Amy Oliver

Personal information
- Nationality: British
- Born: 10 July 1987 (age 38) Mexborough, South Yorkshire, England

Sport
- Country: United Kingdom England
- Sport: Archery
- Event: Recurve archery
- Club: Dearne Valley Archery Club

Medal record
Representing Great Britain
World Championships
| Bronze medal – third place | 2011 Turin | Mixed team recurve |
World Field Archery Championships
| Gold medal – first place | 2016 Dublin | Individual recurve |
Representing England
Commonwealth Games
| Silver medal – second place | 2010 Delhi | Team recurve |

= Amy Oliver =

British archer (born 1987)

Amy Oliver (born 10 July 1987) is an archer from Great Britain. A competitor at the 2012 Summer Olympics, she won a silver medal at the 2010 Commonwealth Games, a bronze medal at the 2011 World Archery Championships, and was the women's individual recurve champion at the World Field Archery Championships in 2016. Oliver announced her retirement from the British national archery team in 2017.

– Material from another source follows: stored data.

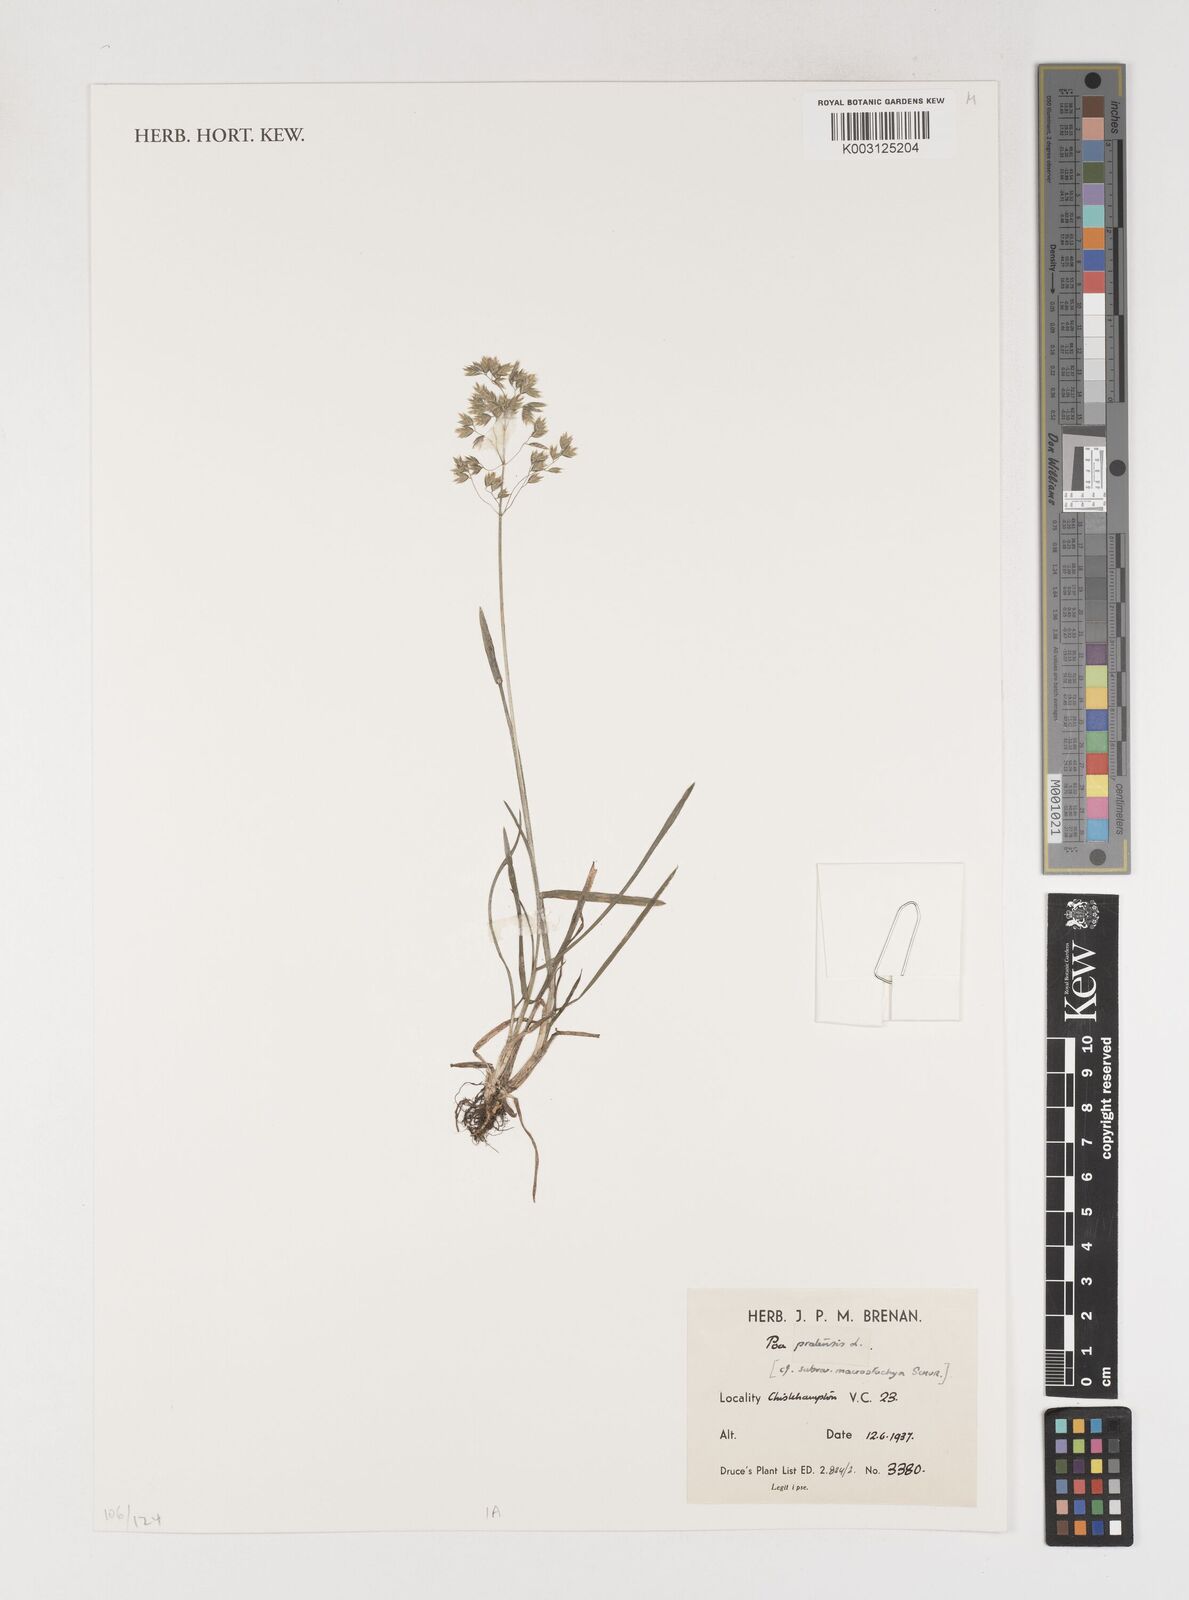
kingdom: Plantae
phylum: Tracheophyta
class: Liliopsida
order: Poales
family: Poaceae
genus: Poa
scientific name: Poa pratensis
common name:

==Early and personal life==
Amy Oliver was born on 10 July 1987 in Mexborough, South Yorkshire. She was first introduced to archery at age seven by her parents, who both practised the sport competitively, but it was not until ten years later that Oliver became more involved, joining an archery club and attending training sessions.

==Career==
Oliver won two medals at the European Field Championships in 2007, the second international competition in which she participated. Having achieved a silver medal in the team event, she later won gold medal in the individual event while wearing her silver medal as motivation. In 2011 she partnered with Larry Godfrey to win bronze medal in the mixed team event at the World Archery Championships in Turin.

In 2016 Oliver won the women's individual recurve title at the World Field Archery Championship in Dublin, defeating Italy's Jessica Tomasi in the final. She announced her retirement from the British national archery team in 2017. As of 2017 she is a member of the Dearne Valley Archery Club.

===2010 Commonwealth Games===
Oliver participated in the 2010 Commonwealth Games as a member of the England women's recurve archery team. Alongside Naomi Folkard and Alison Williamson she reached the final of the women's team recurve event before losing narrowly to the hosts India. Having shot a low score of six with her final arrow of the match, Oliver criticised the conduct of the home crowd as distracting to her preparations for the shot, saying afterwards "I was nervous, the crowd was not good. They were pretty loud and it was not good sportsmanship for archery." The world governing body for archery, FITA, later released a statement asking spectators to observe a sense of fair play. The Telegraph referred to her silver medal as her "biggest disappointment" in a profile published prior to the 2012 Summer Olympics.

===2012 Summer Olympics===
Oliver made her Olympic debut at the 2012 Summer Olympics in London. She qualified for the British Olympic team after topping the final national selection tournament for archers in April 2012, joining Naomi Folkard and Alison Williamson in contesting the women's individual and women's team events. Oliver had a difficult start to the Olympics after suffering technical problems in the preliminary ranking round, entering the elimination rounds of the individual event as the fifty-seventh seed, and combining with Folkard and Williamson to place Great Britain eleventh out of twelve nations for the team event. The results were described by The Guardian as "not encouraging" for the later rounds.

Oliver, Folkard, and Williamson were eliminated by Russia in the first round of the team event. Three days later in the opening round of the individual event Oliver delivered a surprise victory over India's Deepika Kumari, the world's number one-ranked female archer, despite shooting poorly in the match's second set. Oliver called the win over Kumari, who entered as one of the favourites in the individual competition, as "the highlight of my career" and considered it a greater achievement than her previous medal successes. She would later bow out in the second round to Indonesia's Yuliana Rochmawati.